In Tyler Cowen's recent book, Create Your Own Economy: the Path to Prosperity in a Disordered World (a one-author book that is a pretty decent read, by the way), Cowen trumpets the virtues of humanity's new era of massively promulgated information and ubiquitous intercommunication—our brave new world of digital catalogs, search engines, social networks and even Twitter. And far be it from me to disparage anything about these recent innovations, for after all, I am one of those who make a comfortable living navigating the paths of this now electronically intertwined world. But as we continue celebrating these newfound abilities to sort through reams of cascading data, to search for exciting new patterns within a seeming chaos of information, and to enjoy fulfilling opportunities to, yes, more easily collaborate, let us not forget that there remains also—as there always has—an alternative, seemingly less efficient means whereby to achieve significant human advancement.
What is needed sometimes is not more, but less. When floods of information turn into common, all-too-familiar property of all, when searched-for patterns atrophy into nothing but a well-worn groove, when massive collaboration coagulates into a massive conventionality, what is needed then is not further speeding up of the process, not a more abundant reaping of more copious detail, not a greater efficiency at talking things through. What is needed then is something quite different—radically different, I would say, and yet remarkably close at hand. What is needed then is the kind of insight that might be found only in circumstances of near loneliness—say in empty corridors tread well beyond midnight, or perhaps on the gravelly paths of unaccompanied runs about Bletchley Park.
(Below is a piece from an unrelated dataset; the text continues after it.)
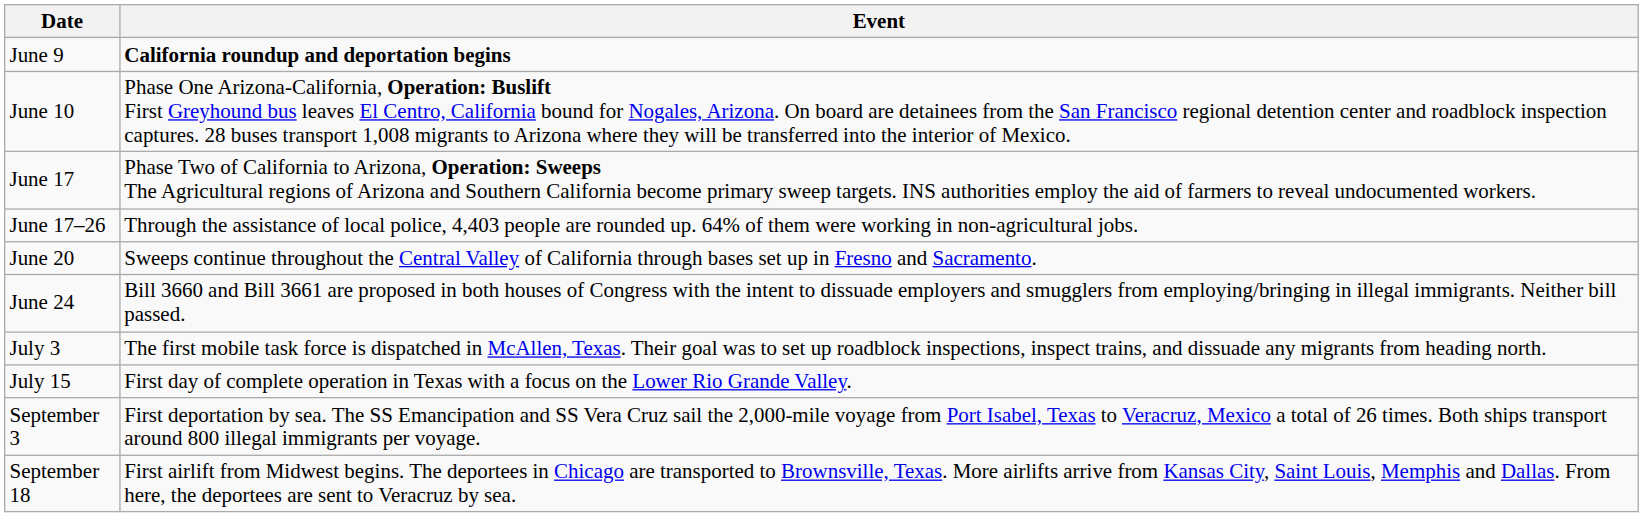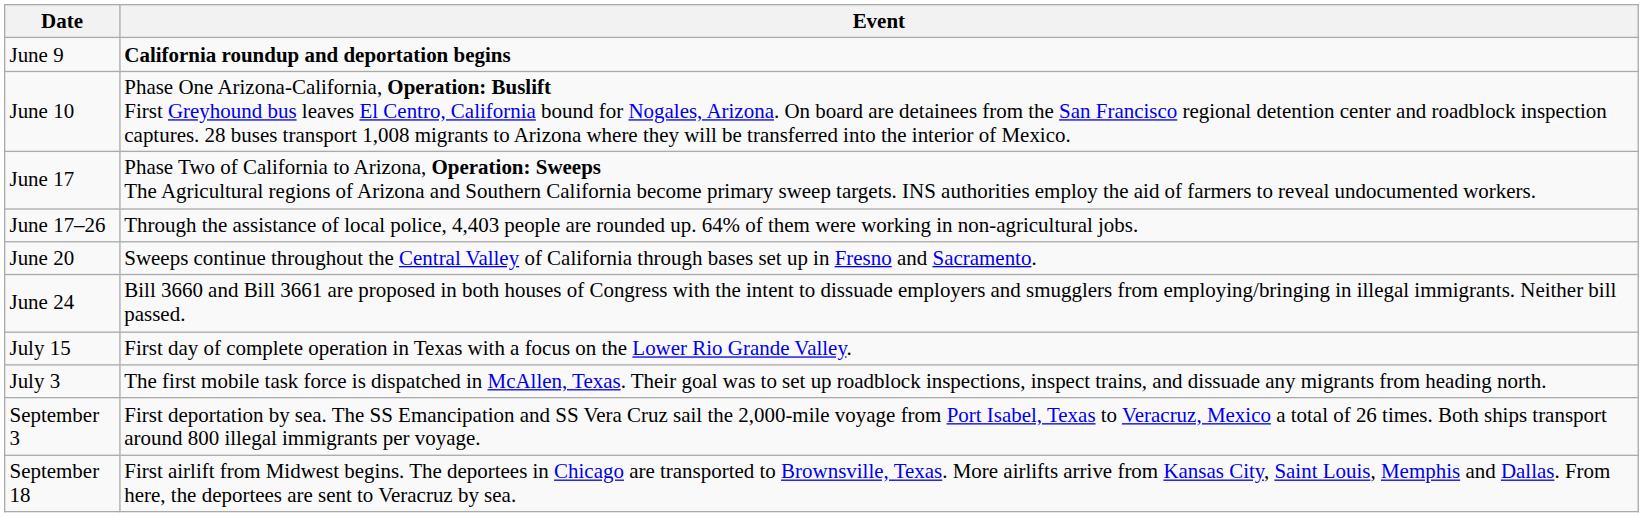rows swapped: July 3 <-> July 15
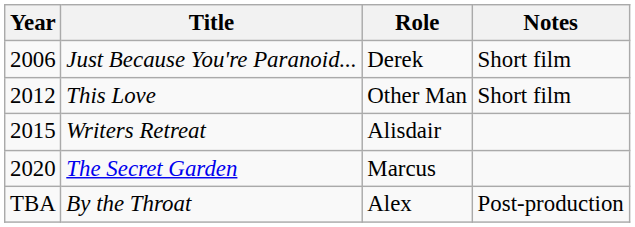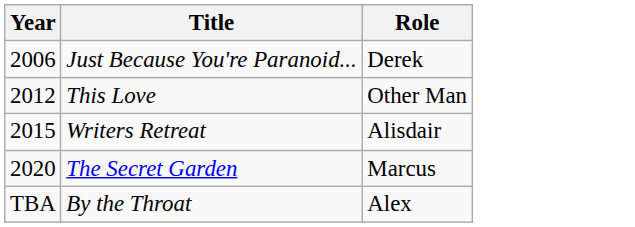- column: Notes | Short film | Short film | Post-production
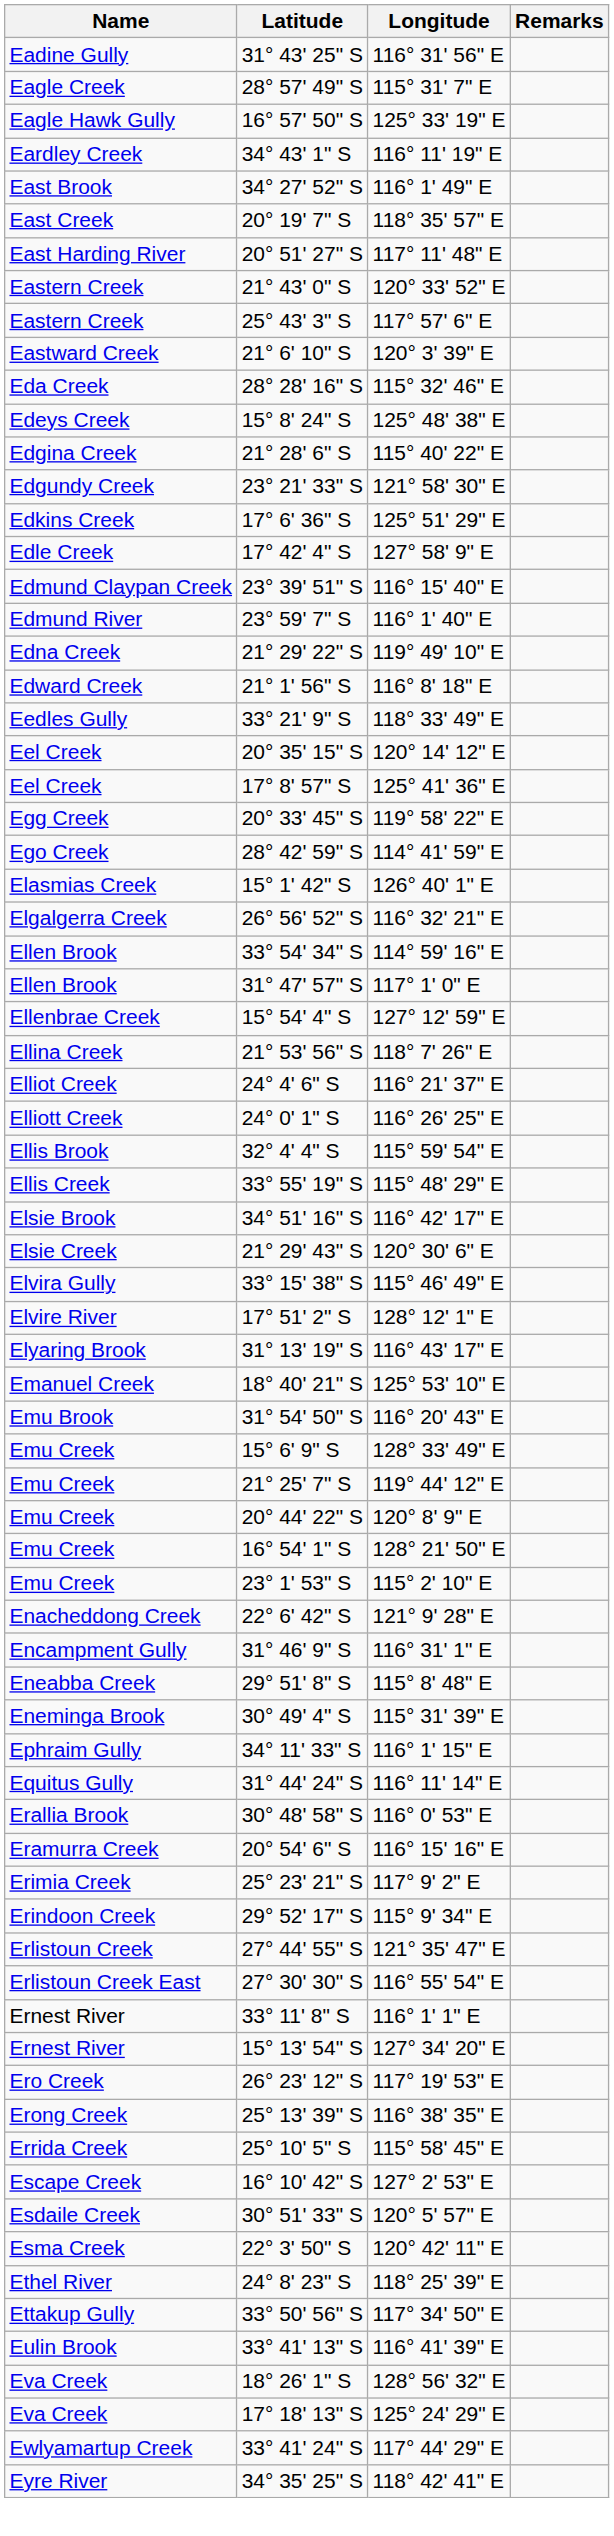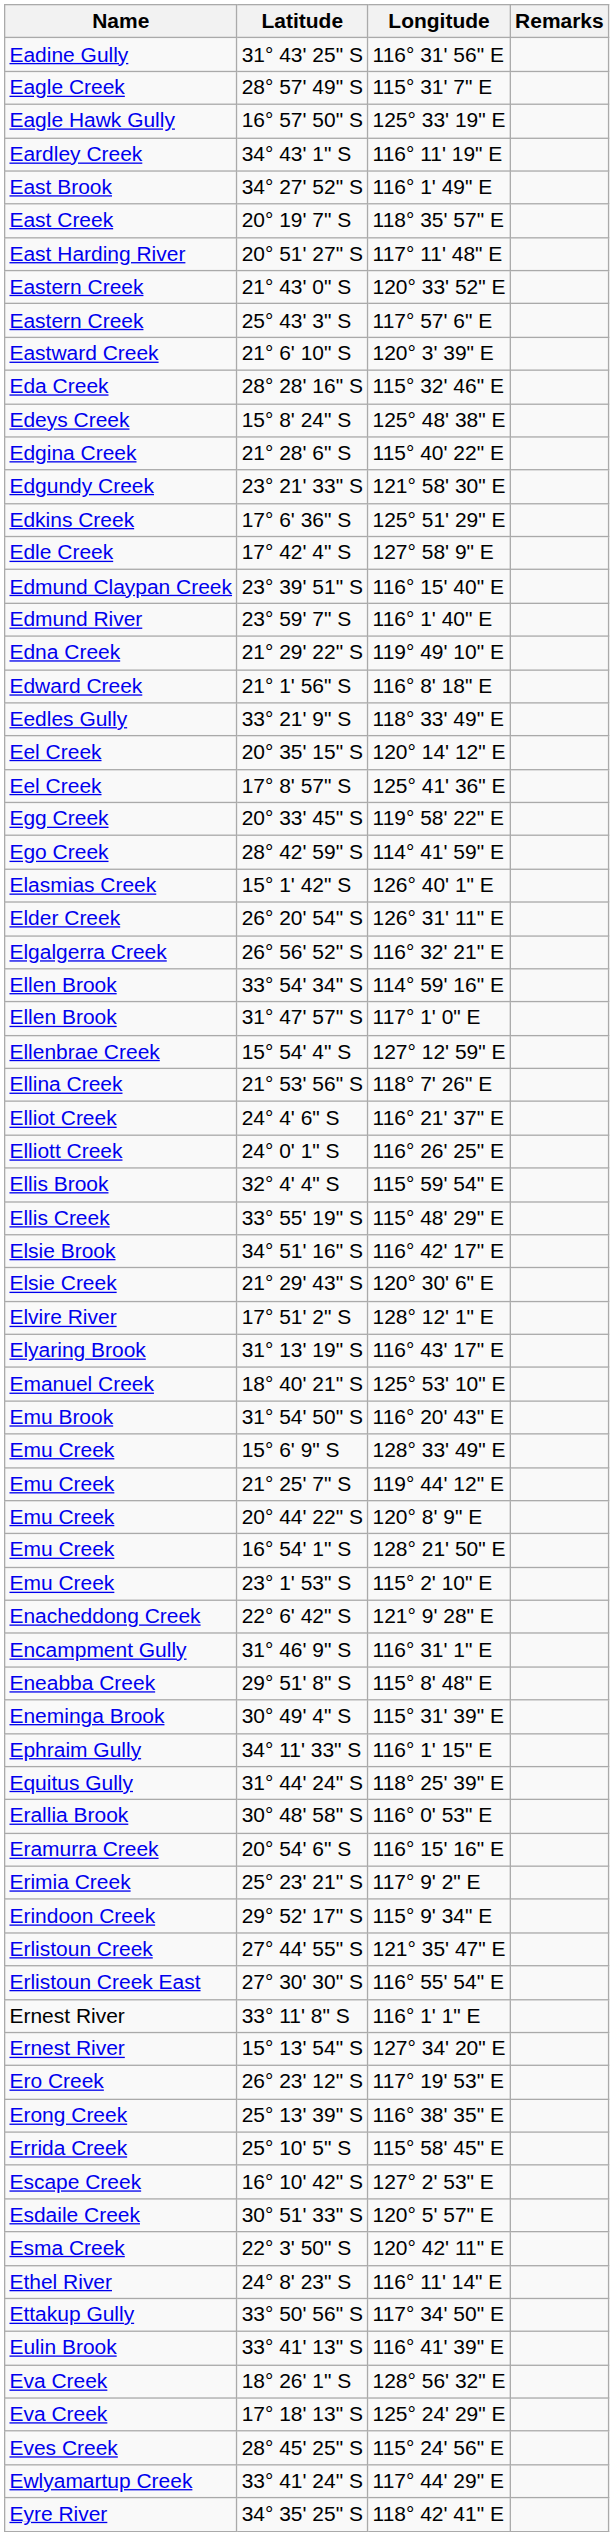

Collaboration, teamwork, co-authorship—I admit they have their place, they can have their value. But when the purpose is revolutionary, even in the smallest degree, how radical can any idea be when it is already shared by more than one. As this world becomes informationally richer and as we gather more detail into an ever more populated space, let us not forget that what brought us into these circumstances, what dragged us out of our animal past and into the glory of a near infinite future, was not the conventionality of community, but instead the daringly unconventional voice of the solitary individual.